◆ **EXCERPT PROVIDED**:

* * * * * * * * *

If you get the source code and run it yourself, it runs rather fine… I hope you are wondering about the time complexity of the proposed solution and, since it really is a naïve solution, the time complexity is pretty bad. Let's find the worst case scenario.

Let's start with the first overload:

public static int longestSlideDown(int[][] pyramid) {
    return longestSlideDown(pyramid, 0, 0);
}

There's not much to do here, so we can safely say that the time complexity of this function is bounded by $$T(n), where $$T$$ is our second overload. This doesn't tell us anything, so let's move on to the second overload where we are going to define the $$T(n) function.

public static int longestSlideDown(int[][] pyramid, int row, int col) {
    if (row >= pyramid.length || col < 0 || col >= pyramid[row].length) {
        // BASE: We have gotten out of bounds, there's no reasonable value to
        // return, so we just return the MIN_VALUE to ensure that it cannot
        // be maximum.
        return Integer.MIN_VALUE;
    }

    if (row == pyramid.length - 1) {
        // BASE: Bottom of the pyramid, we just return the value, there's
        // nowhere to slide anymore.
        return pyramid[row][col];
    }

    // Otherwise we account for the current position and return maximum of the
    // available “slides”.
    return pyramid[row][col] + Math.max(
            longestSlideDown(pyramid, row + 1, col),
            longestSlideDown(pyramid, row + 1, col + 1));
}

Fun fact is that the whole “algorithm” consists of just 2 return statements and nothing else. Let's dissect them!

First return statement is the base case, so it has a constant time complexity.

Second one a bit tricky. We add two numbers together, which we'll consider as constant, but for the right part of the expression we take maximum from the left and right paths. OK… So what happens? We evaluate the longestSlideDown while choosing the under and right both. They are separate computations though, so we are branching from each call of longestSlideDown, unless it's a base case.

What does that mean for us then? We basically get $$ T(y) = \begin{cases} 1 & \text{, if } y = rows \ 1 + 2 \cdot T(y + 1) & \text{, otherwise} \end{cases}

That looks rather easy to compute, isn't it? If you sum it up, you'll get: $$ T(rows) \in \mathcal{O}(2^{rows})

If you wonder why, I'll try to describe it intuitively:

  1. In each call to longestSlideDown we do some work in constant time, regardless of being in the base case. Those are the 1s in both cases.
  2. If we are not in the base case, we move one row down twice. That's how we obtained 2 * and y + 1 in the otherwise case.
  3. We move row-by-row, so we move down y-times and each call splits to two subtrees.
  4. Overall, if we were to represent the calls as a tree, we would get a full binary tree of height y, in each node we do some work in constant time, therefore we can just sum the ones.

:::warning

It would've been more complicated to get an exact result. In the equation above we are assuming that the width of the pyramid is bound by the height.

:::

Hopefully we can agree that this is not the best we can do. 😉

Greedy solution

We will try to optimize it a bit. Let's start with a relatively simple greedy approach.

:::info Greedy algorithms

Greedy algorithms can be described as algorithms that decide the action on the optimal option at the moment.

* * * * * * * * *

◆ **WHAT TO DO**: In the excerpt on the naive pyramid slide-down solution, what value does the code return when the position falls out of bounds?

* * * * * * * * *

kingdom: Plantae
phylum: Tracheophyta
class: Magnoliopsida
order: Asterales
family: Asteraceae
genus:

* * * * * * * * *

◆ **RESULT FOR THIS EXERCISE**: Integer.MIN_VALUE